Your instructions: Whenever a line in the records below contains "nous", pick it out.

Information supplied:
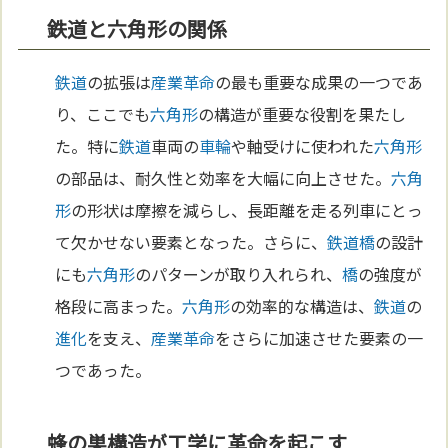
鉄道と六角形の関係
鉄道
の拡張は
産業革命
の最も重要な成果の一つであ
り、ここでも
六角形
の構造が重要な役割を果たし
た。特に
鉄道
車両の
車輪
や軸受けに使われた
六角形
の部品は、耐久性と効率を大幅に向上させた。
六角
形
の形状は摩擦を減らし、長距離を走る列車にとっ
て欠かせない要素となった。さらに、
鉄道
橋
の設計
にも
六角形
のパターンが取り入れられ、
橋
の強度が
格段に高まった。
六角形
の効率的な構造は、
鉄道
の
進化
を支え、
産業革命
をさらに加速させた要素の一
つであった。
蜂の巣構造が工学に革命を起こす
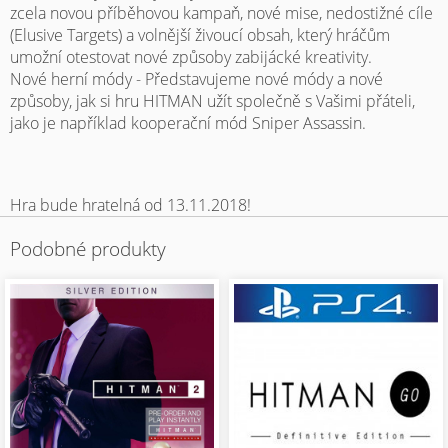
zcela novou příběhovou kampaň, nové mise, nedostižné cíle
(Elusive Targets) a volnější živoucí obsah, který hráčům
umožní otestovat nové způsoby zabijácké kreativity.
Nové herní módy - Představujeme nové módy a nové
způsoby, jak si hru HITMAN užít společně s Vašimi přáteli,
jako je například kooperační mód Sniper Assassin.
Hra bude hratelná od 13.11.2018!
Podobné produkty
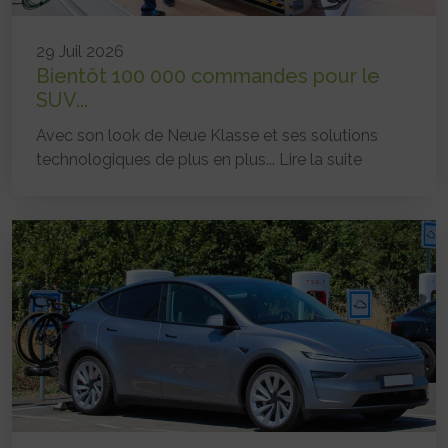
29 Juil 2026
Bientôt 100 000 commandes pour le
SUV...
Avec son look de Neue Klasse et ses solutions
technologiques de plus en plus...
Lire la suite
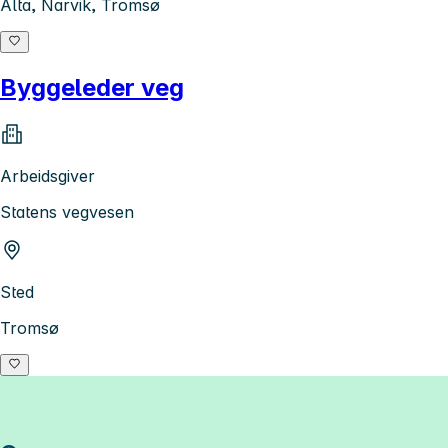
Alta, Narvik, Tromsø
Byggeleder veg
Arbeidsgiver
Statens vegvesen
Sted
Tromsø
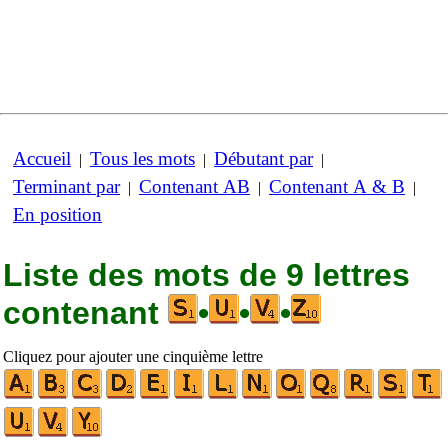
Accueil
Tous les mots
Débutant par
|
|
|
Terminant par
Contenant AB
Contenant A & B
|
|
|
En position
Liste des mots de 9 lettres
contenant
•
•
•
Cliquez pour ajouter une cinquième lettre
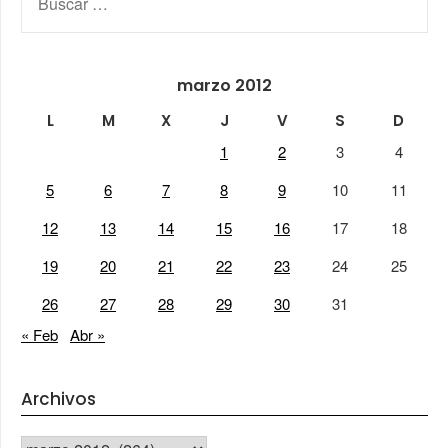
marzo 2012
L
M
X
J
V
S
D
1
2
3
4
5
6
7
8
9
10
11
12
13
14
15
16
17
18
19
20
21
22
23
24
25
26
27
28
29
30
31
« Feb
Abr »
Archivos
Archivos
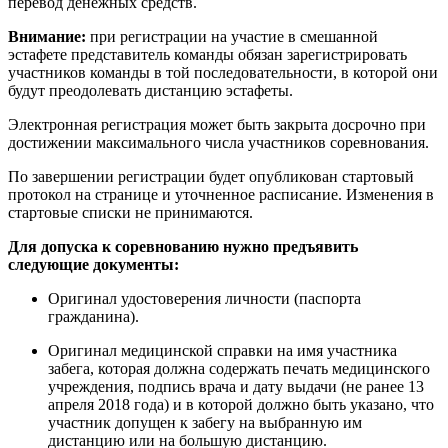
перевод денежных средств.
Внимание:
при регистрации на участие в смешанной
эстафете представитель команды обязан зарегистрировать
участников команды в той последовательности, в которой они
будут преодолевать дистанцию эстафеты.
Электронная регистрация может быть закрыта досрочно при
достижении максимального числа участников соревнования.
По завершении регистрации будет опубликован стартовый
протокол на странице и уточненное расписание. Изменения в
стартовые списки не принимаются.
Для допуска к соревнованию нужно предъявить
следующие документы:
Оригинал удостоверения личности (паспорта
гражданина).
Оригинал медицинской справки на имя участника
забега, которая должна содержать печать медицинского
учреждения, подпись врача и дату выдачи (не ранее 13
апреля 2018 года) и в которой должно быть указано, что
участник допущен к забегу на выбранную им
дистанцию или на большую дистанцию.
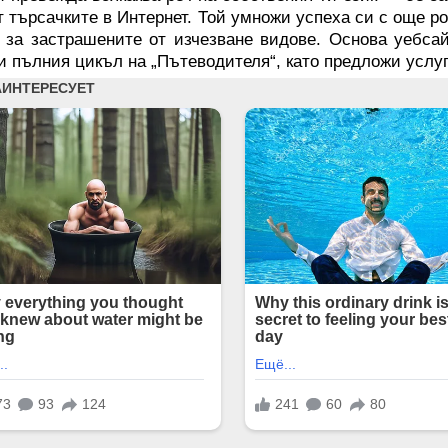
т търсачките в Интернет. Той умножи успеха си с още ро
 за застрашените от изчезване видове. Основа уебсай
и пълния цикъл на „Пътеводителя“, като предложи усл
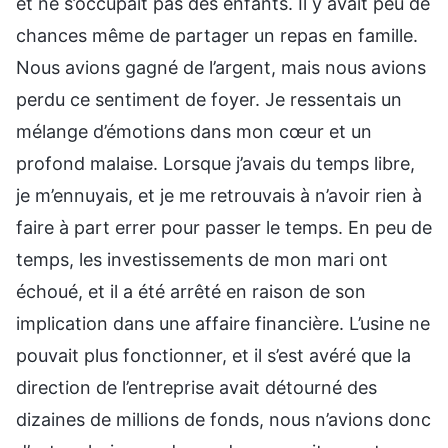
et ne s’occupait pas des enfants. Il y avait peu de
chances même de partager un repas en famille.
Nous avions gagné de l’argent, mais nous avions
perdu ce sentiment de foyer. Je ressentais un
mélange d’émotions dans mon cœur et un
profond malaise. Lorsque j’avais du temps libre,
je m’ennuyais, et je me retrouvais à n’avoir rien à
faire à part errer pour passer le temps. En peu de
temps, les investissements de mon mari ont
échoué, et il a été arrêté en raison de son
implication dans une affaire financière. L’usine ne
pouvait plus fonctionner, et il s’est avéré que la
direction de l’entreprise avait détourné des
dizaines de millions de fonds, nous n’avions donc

...

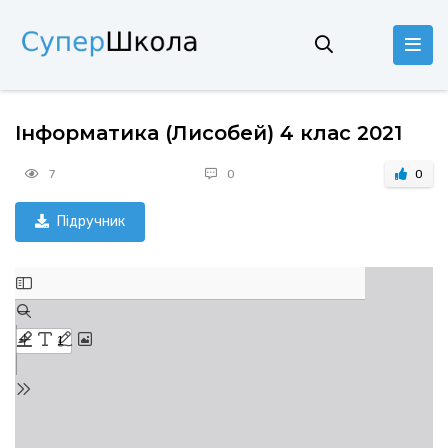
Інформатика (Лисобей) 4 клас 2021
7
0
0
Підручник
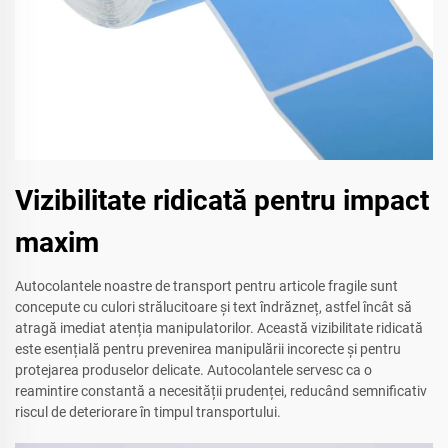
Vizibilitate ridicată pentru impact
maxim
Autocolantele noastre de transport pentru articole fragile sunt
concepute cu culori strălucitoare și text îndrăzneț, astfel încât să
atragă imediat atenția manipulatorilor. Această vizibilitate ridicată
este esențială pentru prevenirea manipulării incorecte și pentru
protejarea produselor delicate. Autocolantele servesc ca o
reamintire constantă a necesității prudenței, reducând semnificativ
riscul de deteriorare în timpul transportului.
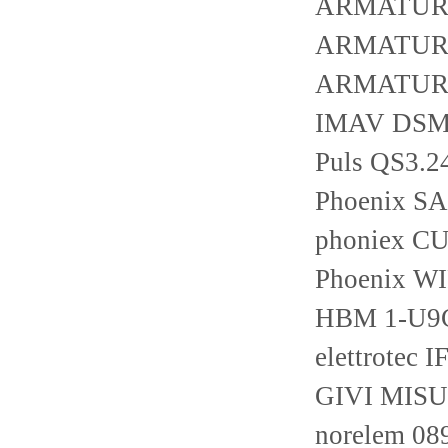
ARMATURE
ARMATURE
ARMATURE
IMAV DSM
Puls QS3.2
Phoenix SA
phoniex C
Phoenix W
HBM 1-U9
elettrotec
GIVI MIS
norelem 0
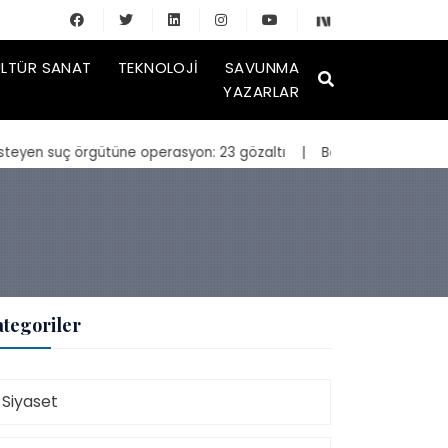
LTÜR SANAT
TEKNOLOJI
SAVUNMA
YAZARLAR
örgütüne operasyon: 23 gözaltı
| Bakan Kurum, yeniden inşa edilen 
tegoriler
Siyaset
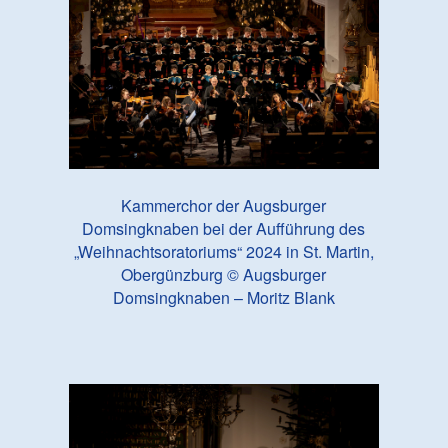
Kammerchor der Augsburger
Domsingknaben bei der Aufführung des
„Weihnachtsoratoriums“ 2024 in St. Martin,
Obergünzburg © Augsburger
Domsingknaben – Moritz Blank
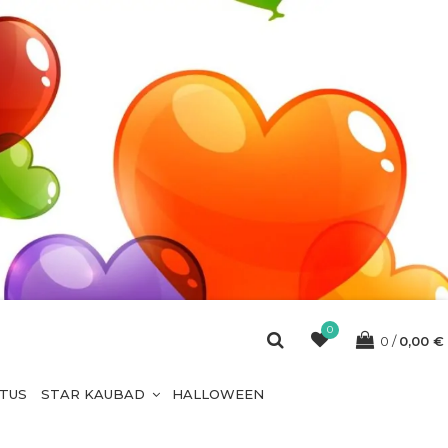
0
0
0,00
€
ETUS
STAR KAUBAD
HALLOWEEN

==

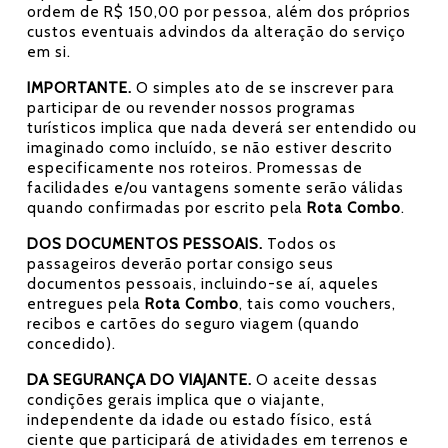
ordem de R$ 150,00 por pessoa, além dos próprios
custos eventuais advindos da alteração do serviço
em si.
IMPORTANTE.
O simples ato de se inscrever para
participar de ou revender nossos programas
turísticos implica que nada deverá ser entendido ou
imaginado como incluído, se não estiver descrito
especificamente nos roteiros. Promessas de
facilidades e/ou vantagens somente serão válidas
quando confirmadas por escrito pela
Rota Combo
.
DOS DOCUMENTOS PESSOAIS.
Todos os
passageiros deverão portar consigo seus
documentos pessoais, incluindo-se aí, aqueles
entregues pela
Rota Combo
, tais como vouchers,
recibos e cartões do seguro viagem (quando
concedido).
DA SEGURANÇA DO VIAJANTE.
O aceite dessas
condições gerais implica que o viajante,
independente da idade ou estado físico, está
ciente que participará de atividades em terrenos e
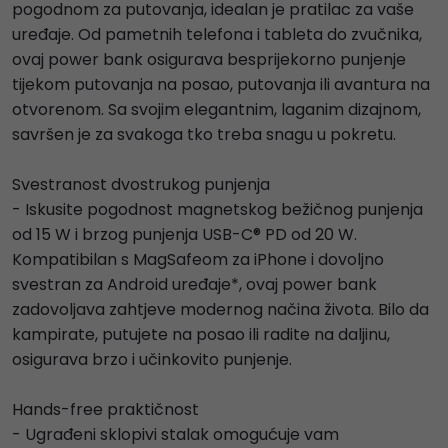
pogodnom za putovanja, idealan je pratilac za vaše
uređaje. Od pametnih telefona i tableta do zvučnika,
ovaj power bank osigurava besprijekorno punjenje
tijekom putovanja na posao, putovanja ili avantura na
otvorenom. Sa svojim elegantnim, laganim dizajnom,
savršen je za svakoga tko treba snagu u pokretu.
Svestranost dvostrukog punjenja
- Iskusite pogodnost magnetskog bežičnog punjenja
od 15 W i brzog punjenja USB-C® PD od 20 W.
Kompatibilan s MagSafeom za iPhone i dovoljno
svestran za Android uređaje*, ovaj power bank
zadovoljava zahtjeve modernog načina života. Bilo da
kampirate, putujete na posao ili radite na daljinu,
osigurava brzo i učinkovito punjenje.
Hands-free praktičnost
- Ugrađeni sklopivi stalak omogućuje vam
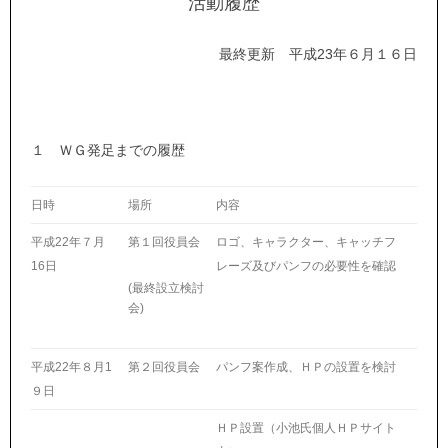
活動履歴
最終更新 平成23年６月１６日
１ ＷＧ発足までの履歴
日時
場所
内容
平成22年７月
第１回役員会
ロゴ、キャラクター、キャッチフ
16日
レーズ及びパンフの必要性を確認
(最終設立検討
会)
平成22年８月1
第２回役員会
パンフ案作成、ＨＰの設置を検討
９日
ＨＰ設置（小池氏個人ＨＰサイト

Solution for this problem:
Nous avions gagné de l’argent, mais nous avions
dizaines de millions de fonds, nous n’avions donc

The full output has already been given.